Part 7 · Publishing to Bioconda

Most bioinformaticians install via conda/mamba, not pip, so a Bioconda package widens reach substantially. The recipe lives at conda-recipe/meta.yaml; it is a noarch: python package (the actual tools run as Docker containers, so only bioflow's small pure-Python stack is a conda dependency).

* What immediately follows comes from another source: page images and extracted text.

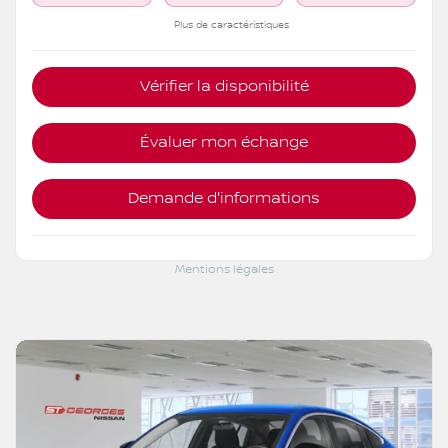
Plus de caractéristiques
Vérifier la disponibilité
Évaluer mon échange
Demande d'informations
Mentions légales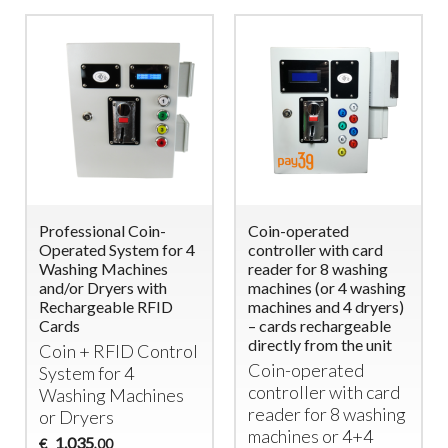
Professional Coin-
Coin-operated
Operated System for 4
controller with card
Washing Machines
reader for 8 washing
and/or Dryers with
machines (or 4 washing
Rechargeable RFID
machines and 4 dryers)
Cards
– cards rechargeable
directly from the unit
Coin +
RFID
Control
Coin-operated
System for 4
controller with card
Washing Machines
reader for 8 washing
or Dryers
machines or 4+4
1.035
€
,00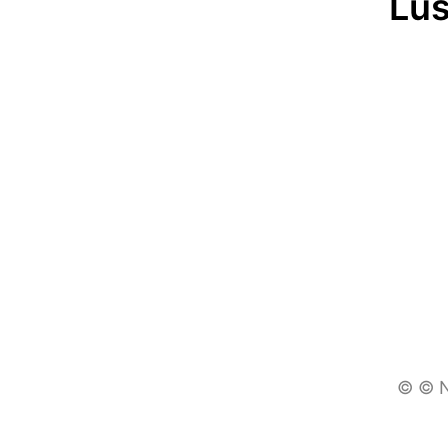
Lus
© © N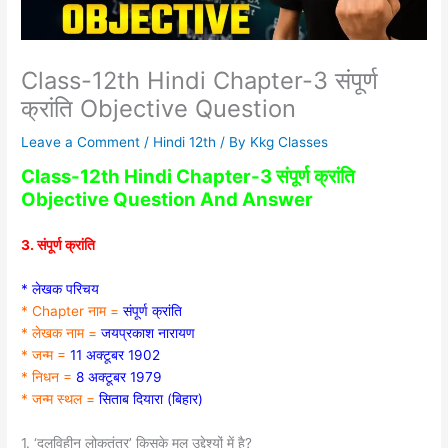
Class-12th Hindi Chapter-3 संपूर्ण
क्रांति Objective Question
Leave a Comment
/
Hindi 12th
/ By
Kkg Classes
Class-12th Hindi Chapter-3 संपूर्ण क्रांति
Objective Question And Answer
3. संपूर्ण क्रांति
* लेखक परिचय
* Chapter नाम =
संपूर्ण क्रांति
* लेखक नाम =
जयप्रकाश नारायण
* जन्म =
11 अक्टूबर 1902
* निधन =
8 अक्टूबर 1979
* जन्म स्थल =
सिताब दियारा (बिहार)
1. ‘दलविहीन लोकतंत्र’ किसके मूल उद्देश्यों में है?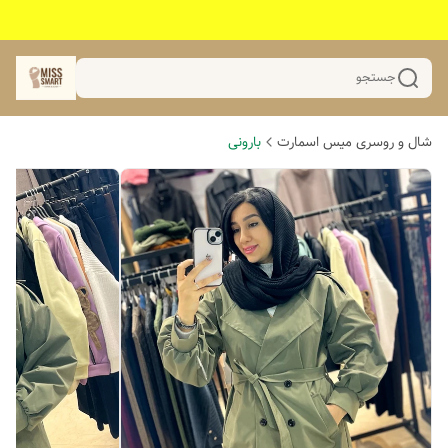
جستجو
شال و روسری میس اسمارت
بارونی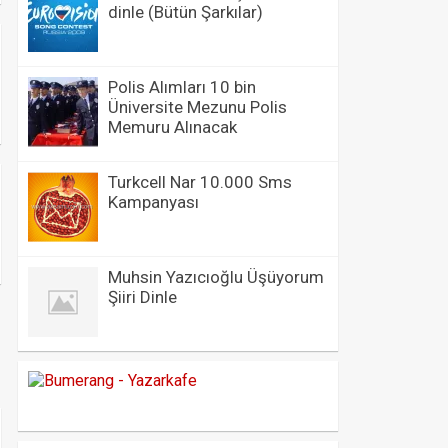
dinle (Bütün Şarkılar)
Polis Alımları 10 bin
Üniversite Mezunu Polis
Memuru Alınacak
Turkcell Nar 10.000 Sms
Kampanyası
Muhsin Yazıcıoğlu Üşüyorum
Şiiri Dinle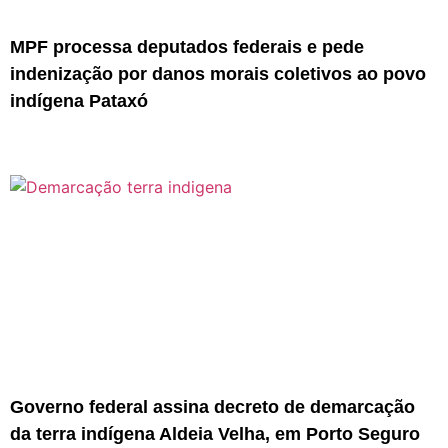
MPF processa deputados federais e pede
indenização por danos morais coletivos ao povo
indígena Pataxó
Governo federal assina decreto de demarcação
da terra indígena Aldeia Velha, em Porto Seguro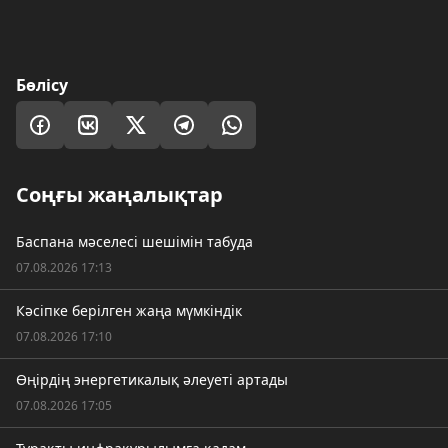
Бөлісу
Соңғы жаңалықтар
Баспана мәселесі шешімін табуда
07.08.2026 17:13
Кәсіпке берілген жаңа мүмкіндік
07.08.2026 17:10
Өңірдің энергетикалық әлеуеті артады
07.08.2026 17:05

Prerequisite: bioflowkit must already be live on real PyPI — the recipe's source.url points at the PyPI sdist, and Bioconda's CI downloads it.

Submission steps:

  1. Get the sdist sha256 from PyPI:
    pip download bioflowkit==X.Y.Z --no-deps --no-binary :all: -d /tmp/bf
    sha256sum /tmp/bf/bioflowkit-X.Y.Z.tar.gz
    
  2. Fork https://github.com/bioconda/bioconda-recipes and copy the recipe:
    mkdir -p recipes/bioflowkit
    cp <bioflow>/conda-recipe/meta.yaml recipes/bioflowkit/meta.yaml
    # paste the sha256 into the `source.sha256` field
    
  3. (Optional) lint + build locally with the bioconda toolchain:
    conda install -c bioconda -c conda-forge bioconda-utils
    bioconda-utils lint recipes config.yml --packages bioflowkit
    bioconda-utils build recipes config.yml --packages bioflowkit
    
  4. Open a PR to bioconda-recipes. Their CI builds + tests it; once a maintainer merges, the package auto-publishes to the bioconda channel within ~an hour.

For subsequent version bumps Bioconda's auto-bump bot usually opens the PR for you once the new PyPI release is detected — you just review and merge.


Part 8 · What this guide intentionally does NOT cover

These are out of scope for bioflow itself — use the right OS / cloud primitive instead:

  • HPC / SLURM scheduling
  • Multi-user / quota / authentication
  • Web dashboard for the scheduler
  • Auto-execution of LLM suggestions
  • Cross-machine workspace sync

bioflow stays a no-daemon Python SDK; only the OS scheduler (cron / Task Scheduler) and Cowork are long-running, and each lives in its own world.